§ **Description of the task**
Copy the stretch of the material from the line containing "Aggravated Battery" through the end of the material, word for word. Leave out the pictures.

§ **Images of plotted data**
- Opening Delimiter -

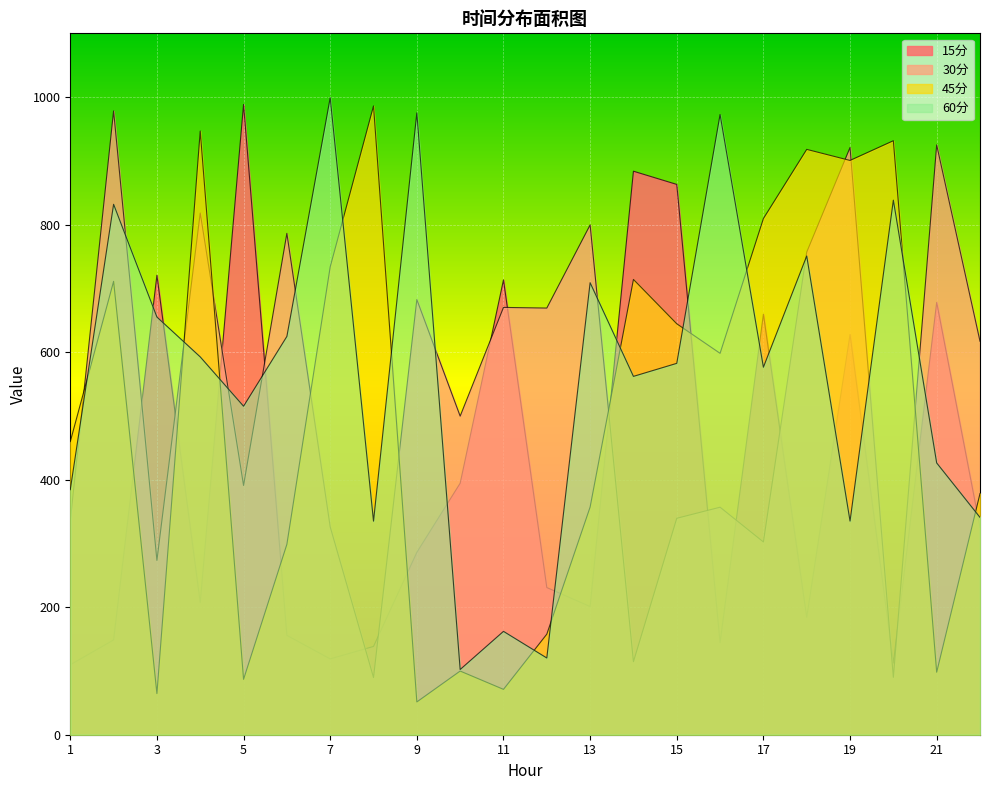

True or false: 60分 has more than 0 points higher than both neighbors.

True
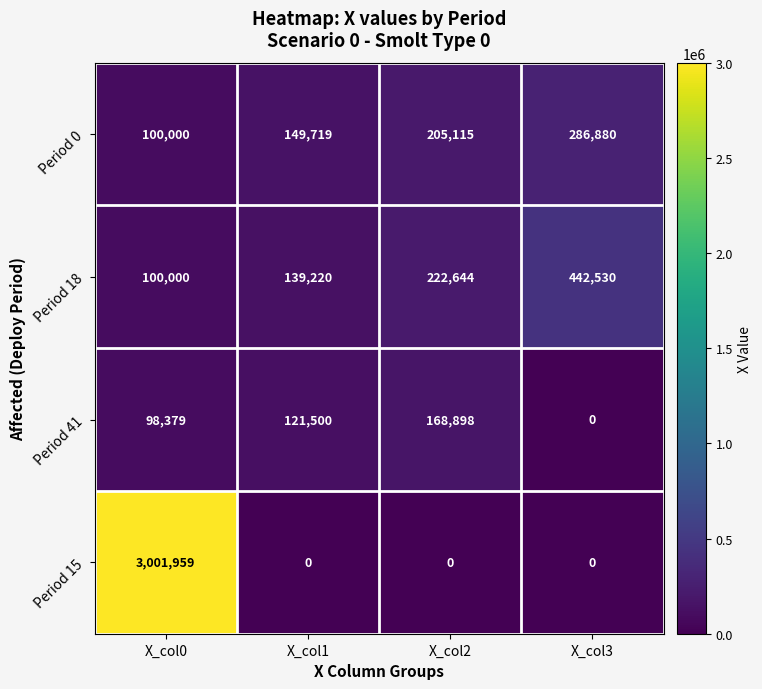

What is the sum of the Period 41 values at X_col0 and X_col2?

267277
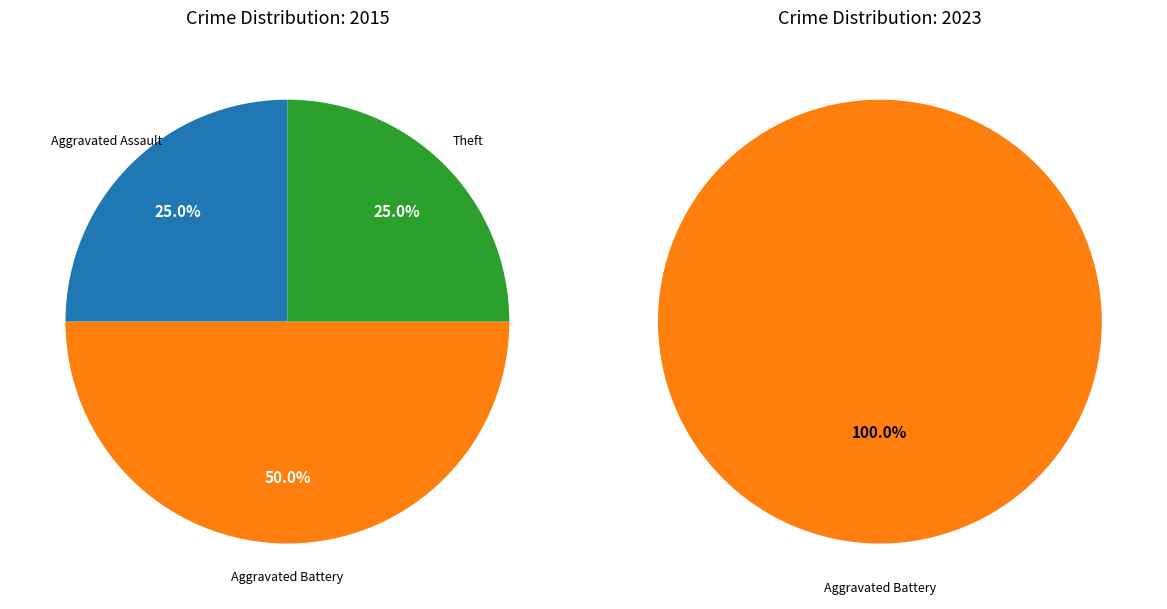

Which slice is the largest?

Aggravated Battery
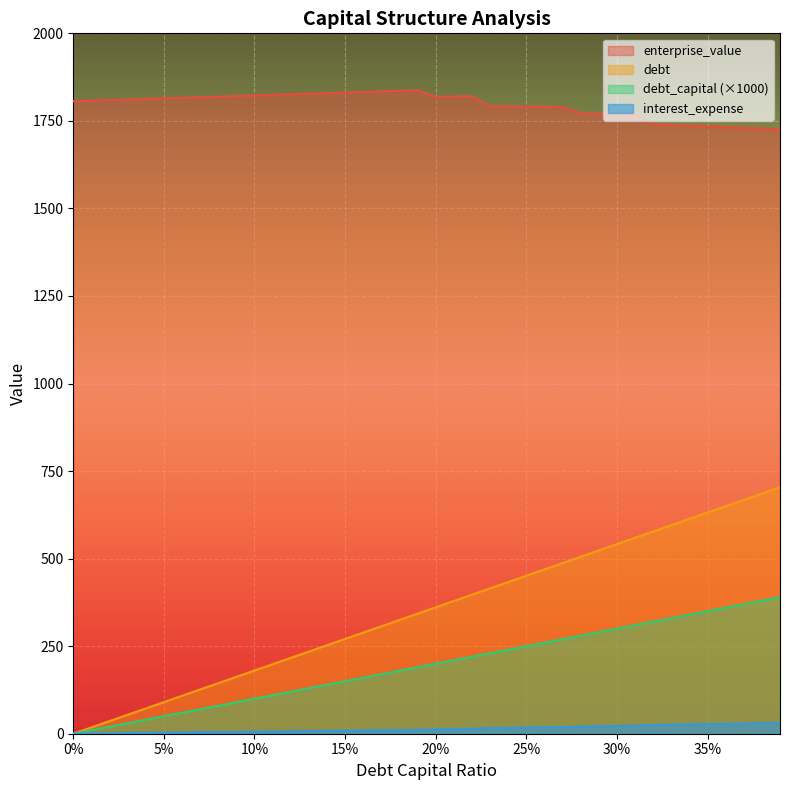

Rank the series by their maximum value, from lowest to highest.

interest_expense, debt_capital (×1000), debt, enterprise_value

- Closing Delimiter -

§ **Written solution**
Aggravated Battery

Rank the series by their maximum value, from lowest to highest.

interest_expense, debt_capital (×1000), debt, enterprise_value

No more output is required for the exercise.